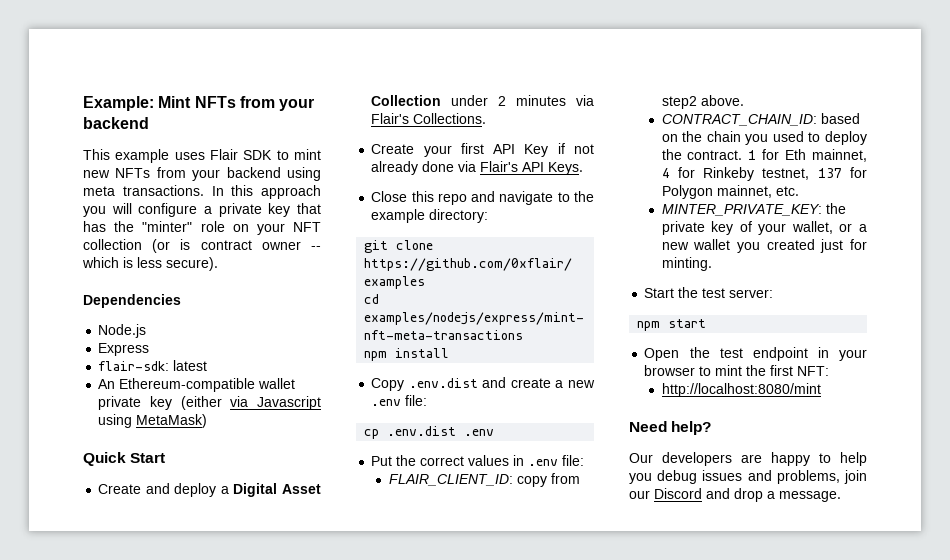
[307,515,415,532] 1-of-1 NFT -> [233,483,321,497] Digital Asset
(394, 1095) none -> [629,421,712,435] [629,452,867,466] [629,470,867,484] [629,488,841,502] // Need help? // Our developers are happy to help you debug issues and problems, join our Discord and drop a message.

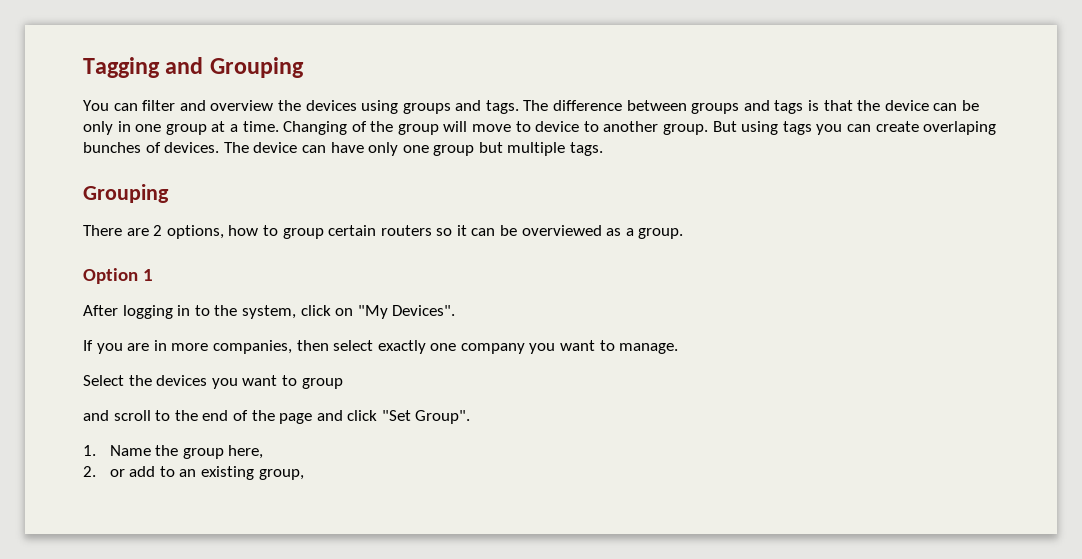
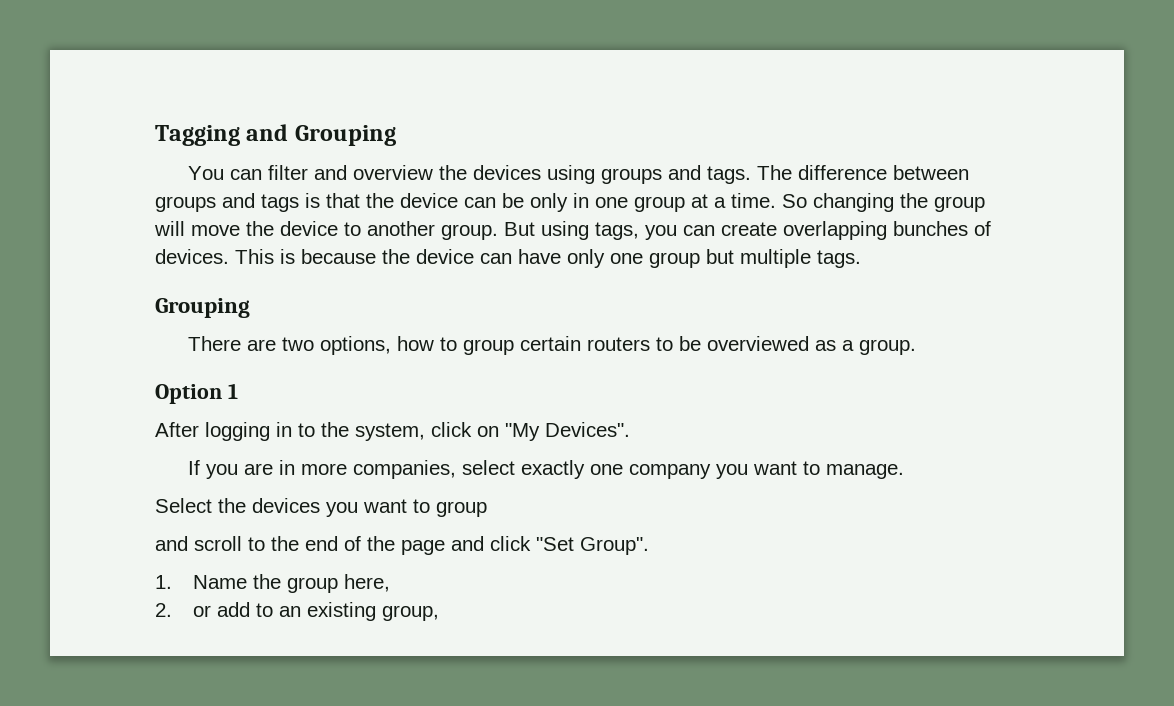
[283,121,367,135] Changing of -> [782,193,894,212] So changing
[515,121,531,132] to -> [246,221,274,236] the
[782,121,812,135] tags -> [595,222,639,240] tags,
[923,121,997,135] overlaping -> [783,221,887,240] overlapping
[223,142,249,153] The -> [235,249,410,264] This is because the
[153,225,163,236] 2 -> [282,337,315,351] two
[436,225,496,236] so it can -> [656,337,674,351] to
[296,340,329,351] then -> (457, 469) none

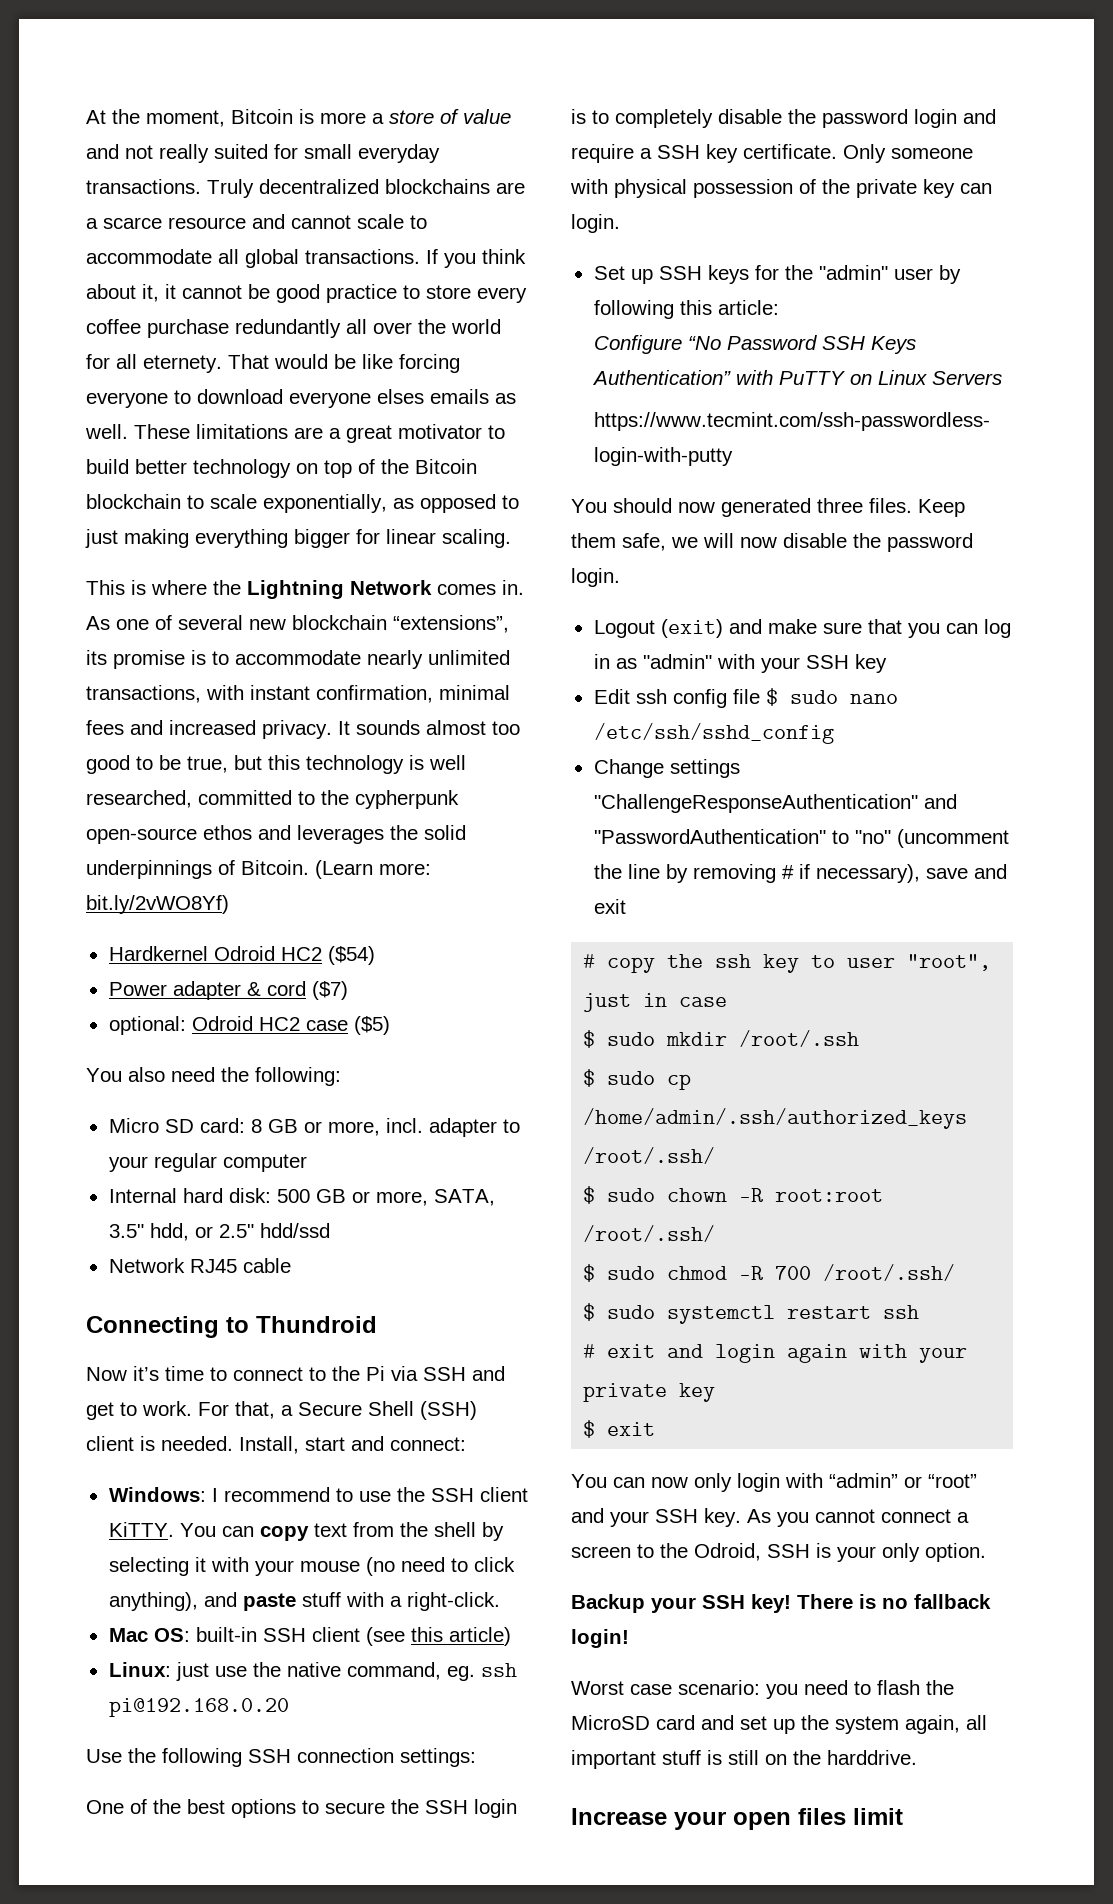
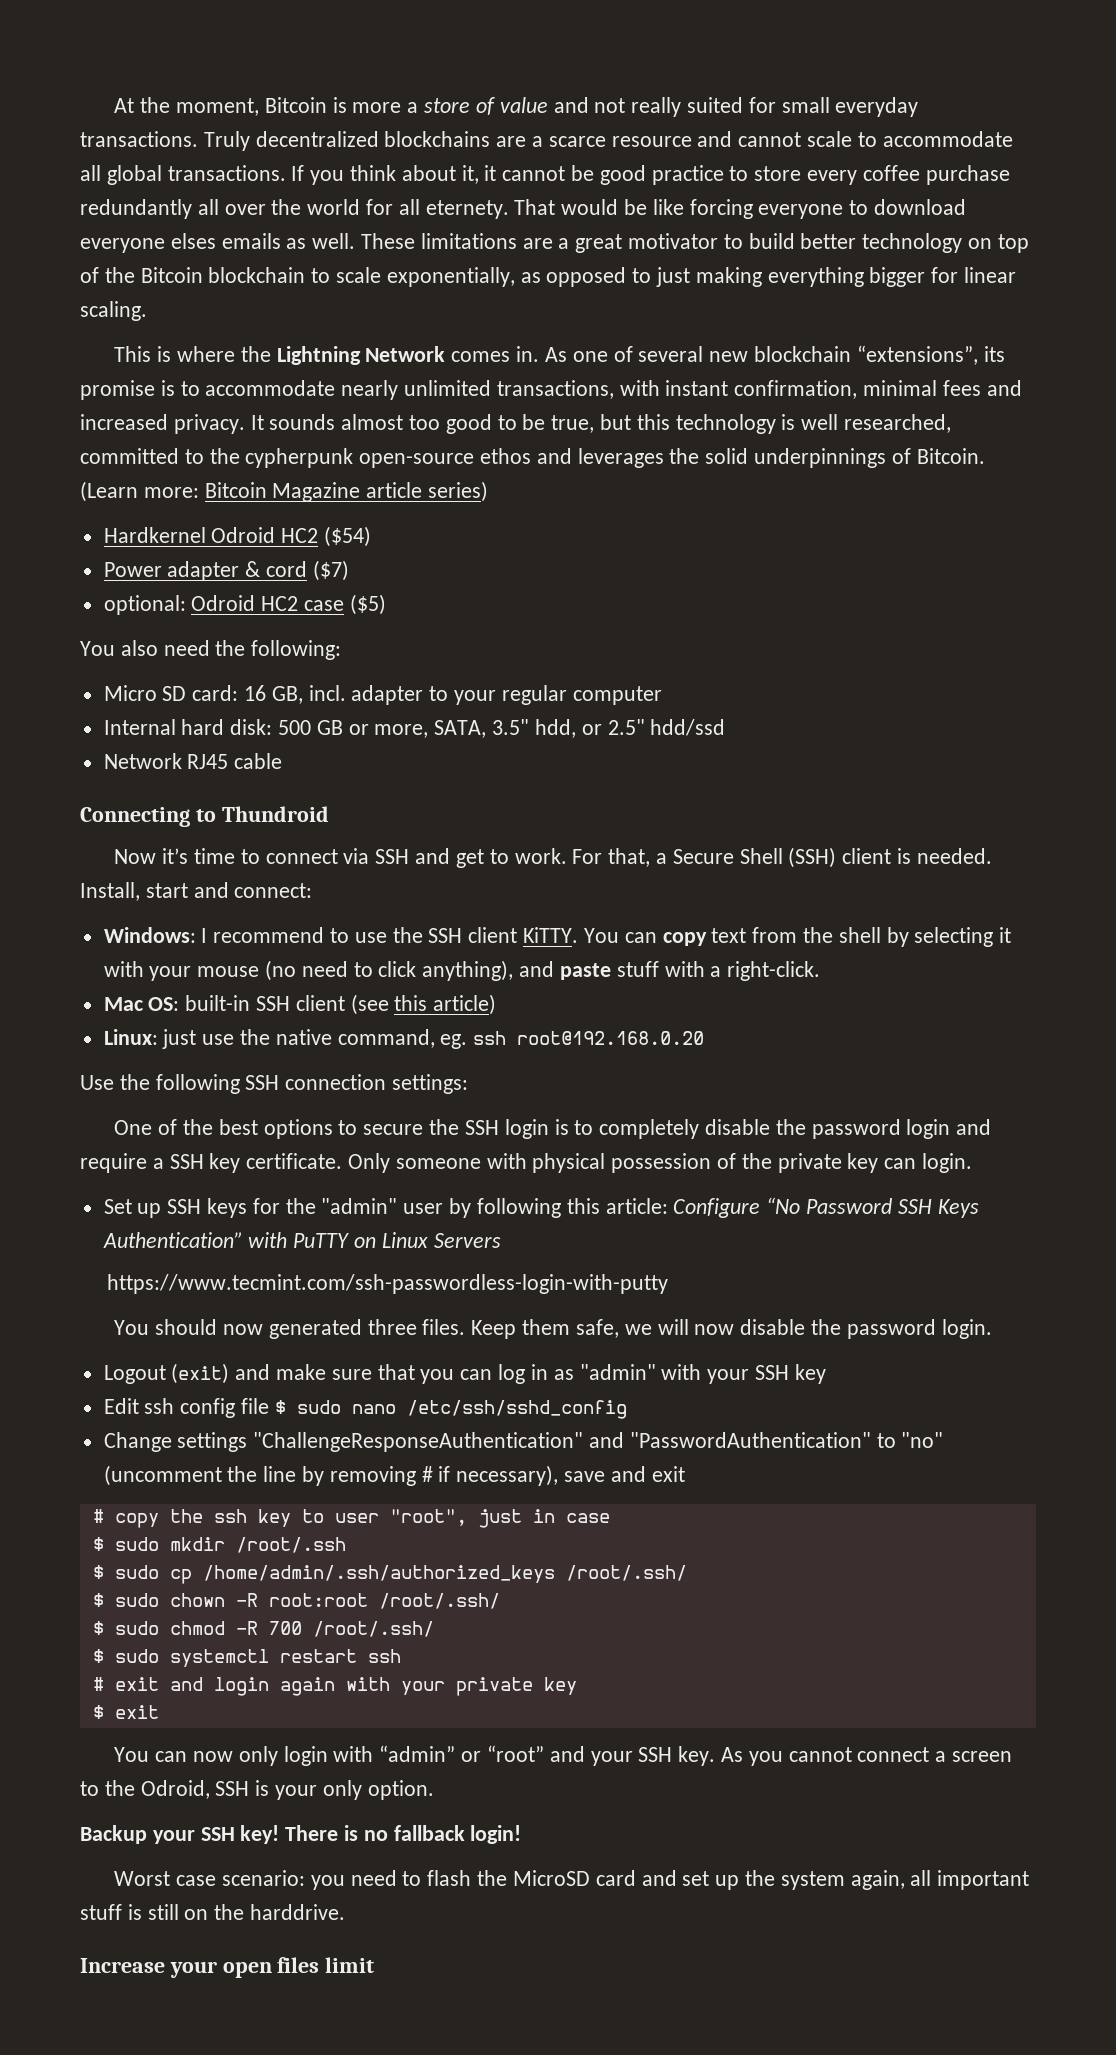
[86,895,229,914] bit.ly/2vWO8Yf) -> [204,481,489,502] Bitcoin Magazine article series)
[250,1119,380,1136] 8 GB or more, -> [244,685,303,704] 16 GB,
[309,1366,385,1381] to the Pi -> (338, 856) none
[108,1698,289,1717] pi@192.168.0.20 -> [517,1031,705,1045] root@192.168.0.20
(779, 307) // -> (668, 1206) none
====================
#### HOW TO COMPLETE THIS TASK
In the answer, retype exactly and only the lines from the one holding "[153,225,163,236] 2 -> [282,337,315,351] two" through the end of the listing, keeping both ends and dropping every picture.

#### EXERCISE OUTPUT
[153,225,163,236] 2 -> [282,337,315,351] two
[436,225,496,236] so it can -> [656,337,674,351] to
[296,340,329,351] then -> (457, 469) none

[86,895,229,914] bit.ly/2vWO8Yf) -> [204,481,489,502] Bitcoin Magazine article series)
[250,1119,380,1136] 8 GB or more, -> [244,685,303,704] 16 GB,
[309,1366,385,1381] to the Pi -> (338, 856) none
[108,1698,289,1717] pi@192.168.0.20 -> [517,1031,705,1045] root@192.168.0.20
(779, 307) // -> (668, 1206) none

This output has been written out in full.